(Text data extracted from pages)
—————
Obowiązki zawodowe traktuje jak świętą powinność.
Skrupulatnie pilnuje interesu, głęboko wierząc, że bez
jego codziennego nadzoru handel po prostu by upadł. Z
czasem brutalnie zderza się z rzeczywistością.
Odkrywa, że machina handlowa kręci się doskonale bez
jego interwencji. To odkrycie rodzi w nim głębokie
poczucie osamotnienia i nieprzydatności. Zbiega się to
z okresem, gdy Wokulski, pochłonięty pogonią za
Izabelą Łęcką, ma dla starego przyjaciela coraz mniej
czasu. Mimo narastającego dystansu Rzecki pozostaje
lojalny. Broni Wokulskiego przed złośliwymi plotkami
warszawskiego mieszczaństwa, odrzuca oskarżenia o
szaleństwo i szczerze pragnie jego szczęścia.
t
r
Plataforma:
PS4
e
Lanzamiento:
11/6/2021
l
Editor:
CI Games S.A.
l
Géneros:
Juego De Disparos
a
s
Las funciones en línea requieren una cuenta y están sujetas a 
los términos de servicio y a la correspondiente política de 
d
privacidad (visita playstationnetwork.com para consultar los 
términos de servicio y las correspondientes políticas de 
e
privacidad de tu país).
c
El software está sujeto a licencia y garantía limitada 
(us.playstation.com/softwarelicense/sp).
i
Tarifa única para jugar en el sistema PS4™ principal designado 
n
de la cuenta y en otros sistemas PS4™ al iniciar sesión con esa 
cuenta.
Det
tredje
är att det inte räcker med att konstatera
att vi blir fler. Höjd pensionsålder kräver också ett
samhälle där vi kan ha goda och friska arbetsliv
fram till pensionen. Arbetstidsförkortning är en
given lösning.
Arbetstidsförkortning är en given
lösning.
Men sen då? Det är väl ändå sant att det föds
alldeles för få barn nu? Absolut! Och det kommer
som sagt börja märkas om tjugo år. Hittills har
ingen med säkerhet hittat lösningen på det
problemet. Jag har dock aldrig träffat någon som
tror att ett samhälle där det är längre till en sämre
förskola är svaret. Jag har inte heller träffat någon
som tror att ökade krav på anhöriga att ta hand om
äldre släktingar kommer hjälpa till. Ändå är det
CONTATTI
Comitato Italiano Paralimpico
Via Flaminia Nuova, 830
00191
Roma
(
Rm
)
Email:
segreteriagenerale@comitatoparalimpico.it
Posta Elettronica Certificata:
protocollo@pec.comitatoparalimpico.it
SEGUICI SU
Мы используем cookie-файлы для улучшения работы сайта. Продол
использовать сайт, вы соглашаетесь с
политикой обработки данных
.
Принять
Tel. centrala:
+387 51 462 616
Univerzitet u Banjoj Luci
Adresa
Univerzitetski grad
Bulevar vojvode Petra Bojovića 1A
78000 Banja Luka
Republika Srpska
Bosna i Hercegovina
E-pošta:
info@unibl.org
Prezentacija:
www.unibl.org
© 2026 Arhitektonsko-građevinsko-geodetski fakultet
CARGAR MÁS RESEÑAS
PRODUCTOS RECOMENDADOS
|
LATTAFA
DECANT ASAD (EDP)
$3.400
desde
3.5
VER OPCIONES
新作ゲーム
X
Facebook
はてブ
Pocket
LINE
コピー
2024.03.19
—————
Reproduce the entries from their first line up to and including the line containing "poczucie osamotnienia i", and nothing more.

Obowiązki zawodowe traktuje jak świętą powinność.
Skrupulatnie pilnuje interesu, głęboko wierząc, że bez
jego codziennego nadzoru handel po prostu by upadł. Z
czasem brutalnie zderza się z rzeczywistością.
Odkrywa, że machina handlowa kręci się doskonale bez
jego interwencji. To odkrycie rodzi w nim głębokie
poczucie osamotnienia i nieprzydatności. Zbiega się to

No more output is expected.